The EEO program will also achieve abatement equivalent to one and a half per cent of Australia's total greenhouse gas emissions.
Few abatement programs can claim to reduce emissions while reducing costs.
And the Australian Government is looking to further help businesses participating in the EEO program by streamlining the reporting requirements.
In addition to supporting energy efficiency, the Government is committed to funding the development of less mature clean energy technologies.
Through more than $17 billion in assistance, we are positioning Australia as a world leader in the research and development of new renewable and low emission technologies.
The formation of the new Australian Renewable Energy Agency has been central to these efforts.
Earlier this week ARENA released its inaugural funding strategy which paves the way for $2.2 billion in uncommitted funding to improve the competiveness of Australia's renewable energy technologies.
One of the key challenges for ARENA and the Government generally will be to address the obstacles facing first-of-their-kind commercial demonstration projects for solar, geothermal and other technologies.
We will need to take into account the lessons we have learnt to date - and there will undoubtedly be more along the way - to make sure that future support is structured effectively and delivers the greatest possible benefit to Australia.
Turning now to the last of the issues highlighted in the CEDA report - nuclear.
I acknowledge CEDA's support for nuclear energy.
However as the Energy White Paper makes clear, nuclear power is not needed as part of Australia's energy mix, given our country's abundance and diversity of low-cost and reliable energy sources, both fossil fuel and renewable.
Indeed nuclear has never been needed because it has not been economically competitive nor has it had the required community support.
But the community will continue to have these debates, just like we have had a debate over the previous decades about uranium mining.

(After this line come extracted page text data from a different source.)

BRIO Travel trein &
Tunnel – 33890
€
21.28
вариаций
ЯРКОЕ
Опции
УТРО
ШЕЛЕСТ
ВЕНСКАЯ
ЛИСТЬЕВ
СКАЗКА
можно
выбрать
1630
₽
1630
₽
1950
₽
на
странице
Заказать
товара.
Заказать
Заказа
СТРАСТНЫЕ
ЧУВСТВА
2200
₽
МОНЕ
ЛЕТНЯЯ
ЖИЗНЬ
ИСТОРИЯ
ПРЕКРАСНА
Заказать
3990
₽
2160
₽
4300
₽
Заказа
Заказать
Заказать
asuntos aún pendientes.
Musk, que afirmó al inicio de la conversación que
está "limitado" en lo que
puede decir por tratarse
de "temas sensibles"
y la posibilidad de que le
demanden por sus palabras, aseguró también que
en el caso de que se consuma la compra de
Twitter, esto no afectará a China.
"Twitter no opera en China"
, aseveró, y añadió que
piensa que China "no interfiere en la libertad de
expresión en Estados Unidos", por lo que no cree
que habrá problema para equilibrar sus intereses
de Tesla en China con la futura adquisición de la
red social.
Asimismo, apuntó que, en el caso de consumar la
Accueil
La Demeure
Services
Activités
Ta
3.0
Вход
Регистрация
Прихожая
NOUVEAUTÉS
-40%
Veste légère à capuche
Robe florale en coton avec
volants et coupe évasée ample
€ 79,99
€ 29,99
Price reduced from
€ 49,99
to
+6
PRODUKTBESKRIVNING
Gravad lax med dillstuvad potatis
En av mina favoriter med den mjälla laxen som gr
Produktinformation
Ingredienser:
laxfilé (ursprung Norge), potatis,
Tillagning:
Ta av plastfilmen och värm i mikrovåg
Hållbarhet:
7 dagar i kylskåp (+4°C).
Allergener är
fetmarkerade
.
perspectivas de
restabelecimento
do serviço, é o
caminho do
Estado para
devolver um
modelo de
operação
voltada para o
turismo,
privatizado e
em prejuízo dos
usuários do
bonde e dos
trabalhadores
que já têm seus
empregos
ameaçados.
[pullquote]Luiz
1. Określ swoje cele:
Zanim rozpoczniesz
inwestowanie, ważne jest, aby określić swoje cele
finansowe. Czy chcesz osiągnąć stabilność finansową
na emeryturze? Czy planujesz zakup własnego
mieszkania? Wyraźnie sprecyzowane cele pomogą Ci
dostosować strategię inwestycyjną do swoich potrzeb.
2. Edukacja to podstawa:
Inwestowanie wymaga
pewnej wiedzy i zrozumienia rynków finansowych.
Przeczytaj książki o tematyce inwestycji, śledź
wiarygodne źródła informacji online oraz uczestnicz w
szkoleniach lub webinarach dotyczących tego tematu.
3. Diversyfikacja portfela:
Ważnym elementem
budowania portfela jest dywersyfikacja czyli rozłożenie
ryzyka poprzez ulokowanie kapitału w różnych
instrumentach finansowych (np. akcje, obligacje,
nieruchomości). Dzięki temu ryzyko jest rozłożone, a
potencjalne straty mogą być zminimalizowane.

The Australian Government's responsibility is to test all forms of clean energy and if at some point in the future we don't get the breakthrough on baseload clean energy - Australia will need to think seriously about considering nuclear.
As CEDA's final report recognises managing Australia's energy transformation into the future will not be easy.
We have a growing population, a growing economy and a growing need to reduce our emissions at the same time.
Thankfully, we also have a growing range of energy options such as renewables and unconventional gas available to us.
And the market based policy settings of the Energy White Paper are designed to help Australia maximise the benefits of our natural resource endowment.
I'd like to thank CEDA again for their ongoing commitment to a high quality policy debate here in Australia.
Together our two documents help lay the foundations-it's now time to begin building consensus.